What's Love Got to Do with It? goes deeper than your typical rom-com
For those who aren’t part of a culture that subscribes to the idea of arranged marriage, the concept can seem completely foreign. Who would want to marry someone who’s almost a complete stranger and hope for love instead of falling in love first? The new film What’s Love Got to Do with It? approaches the custom through the guise of a romantic comedy, showing both the good and bad sides of the tradition.
Zoe (Lily James), a documentary filmmaker, and Kazim (Shazad Latif), a doctor, are longtime friends who grew up next door to each other in London. Zoe is looking for her next project, and when Kazim, who is of Pakistani heritage, tells her that he is about to embark upon the process of an “assisted marriage” – one where he is fully engaged in finding a wife instead of one being chosen for him – she convinces him to let her document the journey.
While she’s filming Kazim go through a type of Pakistani speed-dating, engage in Zoom chats with women in Pakistan, and more, Zoe struggles with her own checkered romantic history. Cath (Emma Thompson), Zoe’s well-meaning but overly enthusiastic mom, does her own bit of arranging, trying to set Zoe up with James (Oliver Chris), her milquetoast veterinarian.
Directed by Shekhar Kapur and written by Jemima Khan, the film is lightweight but still more introspective than your typical rom-com.
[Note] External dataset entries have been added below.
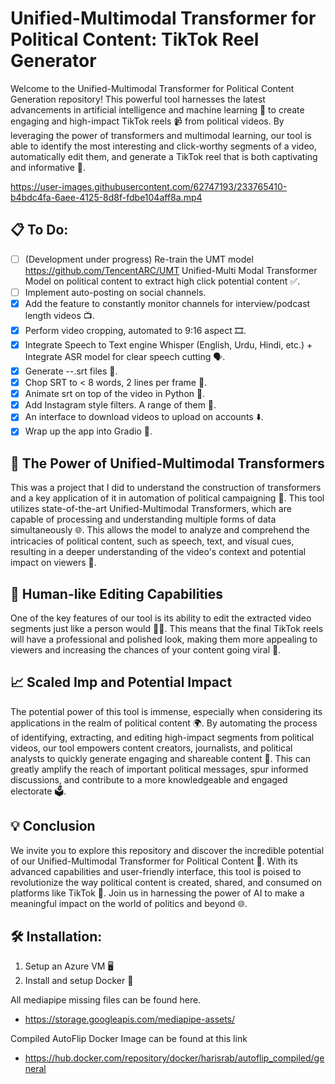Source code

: # Unified-Multimodal Transformer for Political Content: TikTok Reel Generator

Welcome to the Unified-Multimodal Transformer for Political Content Generation repository! This powerful tool harnesses the latest advancements in artificial intelligence and machine learning 🧠 to create engaging and high-impact TikTok reels 📹 from political videos. By leveraging the power of transformers and multimodal learning, our tool is able to identify the most interesting and click-worthy segments of a video, automatically edit them, and generate a TikTok reel that is both captivating and informative 🤯.

https://user-images.githubusercontent.com/62747193/233765410-b4bdc4fa-6aee-4125-8d8f-fdbe104aff8a.mp4

## 📋 To Do:

- [ ] (Development under progress) Re-train the UMT model https://github.com/TencentARC/UMT Unified-Multi Modal Transformer Model on political content to extract high click potential content ✅.
- [ ] Implement auto-posting on social channels.
- [x] Add the feature to constantly monitor channels for interview/podcast length videos 📺.
- [x] Perform video cropping, automated to 9:16 aspect 🎞️.
- [x] Integrate Speech to Text engine Whisper (English, Urdu, Hindi, etc.) + Integrate ASR model for clear speech cutting 🗣️.
- [x] Generate --.srt files 📄.
- [x] Chop SRT to < 8 words, 2 lines per frame 📐.
- [x] Animate srt on top of the video in Python 🐍.
- [x] Add Instagram style filters. A range of them 🌈.
- [x] An interface to download videos to upload on accounts ⬇️.
- [x] Wrap up the app into Gradio 🎁.

## 💪 The Power of Unified-Multimodal Transformers

This was a project that I did to understand the construction of transformers and a key application of it in automation of political campaigning 📣. This tool utilizes state-of-the-art Unified-Multimodal Transformers, which are capable of processing and understanding multiple forms of data simultaneously 🌐. This allows the model to analyze and comprehend the intricacies of political content, such as speech, text, and visual cues, resulting in a deeper understanding of the video's context and potential impact on viewers 🎯.

## 🤖 Human-like Editing Capabilities

One of the key features of our tool is its ability to edit the extracted video segments just like a person would 🧑‍💻. This means that the final TikTok reels will have a professional and polished look, making them more appealing to viewers and increasing the chances of your content going viral 🚀.

## 📈 Scaled Imp and Potential Impact

The potential power of this tool is immense, especially when considering its applications in the realm of political content 🌍. By automating the process of identifying, extracting, and editing high-impact segments from political videos, our tool empowers content creators, journalists, and political analysts to quickly generate engaging and shareable content 🌟. This can greatly amplify the reach of important political messages, spur informed discussions, and contribute to a more knowledgeable and engaged electorate 🗳️.

## 💡 Conclusion

We invite you to explore this repository and discover the incredible potential of our Unified-Multimodal Transformer for Political Content 🧐. With its advanced capabilities and user-friendly interface, this tool is poised to revolutionize the way political content is created, shared, and consumed on platforms like TikTok 🔄. Join us in harnessing the power of AI to make a meaningful impact on the world of politics and beyond 🌐.

## 🛠️ Installation:

1. Setup an Azure VM 🖥️
2. Install and setup Docker 🐳

All mediapipe missing files can be found here.
- https://storage.googleapis.com/mediapipe-assets/

Compiled AutoFlip Docker Image can be found at this link
- https://hub.docker.com/repository/docker/harisrab/autoflip_compiled/general
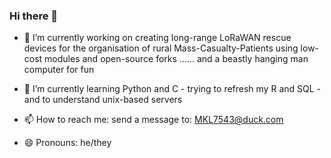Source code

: ### Hi there 👋

- 🔭 I’m currently working on creating long-range LoRaWAN rescue devices for the organisation of rural Mass-Casualty-Patients using low-cost modules and open-source forks ......
     and a beastly hanging man computer for fun 
     
- 🌱 I’m currently learning Python and C - trying to refresh my R and SQL - and to understand unix-based servers

- 📫 How to reach me: send a message to: MKL7543@duck.com
- 😄 Pronouns: he/they
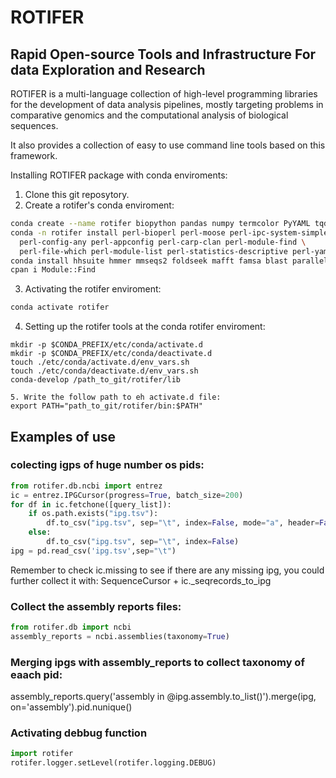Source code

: ROTIFER
=======

Rapid Open-source Tools and Infrastructure For data Exploration and Research
----------------------------------------------------------------------------

ROTIFER is a multi-language collection of high-level programming libraries
for the development of data analysis pipelines, mostly targeting problems in
comparative genomics and the computational analysis of biological sequences.

It also provides a collection of easy to use command line tools based on this framework.


Installing ROTIFER package with conda enviroments:

1. Clone this git reposytory.
2. Create a rotifer's conda enviroment:
  ```Bash
  conda create --name rotifer biopython pandas numpy termcolor PyYAML tqdm ipython ascii_graph matplotlib ete3 prettytable
  conda -n rotifer install perl-bioperl perl-moose perl-ipc-system-simple \
    perl-config-any perl-appconfig perl-carp-clan perl-module-find \
    perl-file-which perl-module-list perl-statistics-descriptive perl-yaml
  conda install hhsuite hmmer mmseqs2 foldseek mafft famsa blast parallel
  cpan i Module::Find
  ```
3. Activating the rotifer enviroment:
  ```Bash
  conda activate rotifer
  ```
4. Setting up the rotifer tools at the conda rotifer enviroment:
  ```
  mkdir -p $CONDA_PREFIX/etc/conda/activate.d
  mkdir -p $CONDA_PREFIX/etc/conda/deactivate.d
  touch ./etc/conda/activate.d/env_vars.sh
  touch ./etc/conda/deactivate.d/env_vars.sh
  conda-develop /path_to_git/rotifer/lib
  
  5. Write the follow path to eh activate.d file:
  export PATH="path_to_git/rotifer/bin:$PATH"
  ```
 
 ## Examples of use

 ### colecting igps of huge number os pids:
```python
from rotifer.db.ncbi import entrez
ic = entrez.IPGCursor(progress=True, batch_size=200)
for df in ic.fetchone([query_list]):
    if os.path.exists("ipg.tsv"):
        df.to_csv("ipg.tsv", sep="\t", index=False, mode="a", header=False)
    else:
        df.to_csv("ipg.tsv", sep="\t", index=False) 
ipg = pd.read_csv('ipg.tsv',sep="\t")
```

Remember to check ic.missing to see if there are any missing ipg, you could further collect it with:
SequenceCursor + ic._seqrecords_to_ipg
 
### Collect the assembly reports files:
```python
from rotifer.db import ncbi
assembly_reports = ncbi.assemblies(taxonomy=True)
```

### Merging ipgs with assembly_reports to collect taxonomy of eaach pid:
assembly_reports.query('assembly in @ipg.assembly.to_list()').merge(ipg, on='assembly').pid.nunique()


 ### Activating debbug function
 ```python
import rotifer
rotifer.logger.setLevel(rotifer.logging.DEBUG)
  ```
Though the outcome of the story would not seem to be in doubt, the filmmakers put in a lot of work showing how Kazim believes that an assisted marriage is the right choice for him, chastising Zoe on more than one occasion about her limited worldview.
Zoe’s bad luck in romance is attributed to factors like her being a workaholic and being attracted to men who are bad for her, typical rom-com tropes that are bolstered by the juxtaposition with Kazim. Through a series of When Harry Met Sally-style interviews with characters in arranged marriages, Zoe – and, by extension, the film as a whole – seems to be very cynical about love in general, with both types of marriages not seeming all that appealing.
While the film plays its story relatively straightforward, a few scenes are jarring in their attempt to provide a different tone. Cath seems to have an obsession with being part of Pakistani culture - dressing up in traditional clothes, speaking Urdu, butting in on dances at weddings – actions that may or may not cross the line of cultural appropriation. Kazim’s eventual fiancée Maymouna (Sajal Ali) is also portrayed oddly, going from quiet, shy, and reluctant in most scenes to over-the-top in one anomalous sequence.
James makes for an appealing lead, and the film allows her to explore the more dramatic sides of her character instead of playing her foibles for laughs all the time. Latif does well, although it’s a bit surprising that his character is not given the same depth as Zoe considering the ideas in the film. The supporting actors are mainly there to serve as comic relief, although they are almost uniformly portrayed as realistic people, a refreshing change for the genre.
A bit deeper than your typical rom-com, What’s Love Got to Do with It? is a solid play on the “will friends become lovers?” plot line. By comparing/contrasting the different ways people get married, the film offers interesting yet still entertaining ideas that rarely get explored in this type of film.
What's Love Got to Do with It? is now playing in theaters.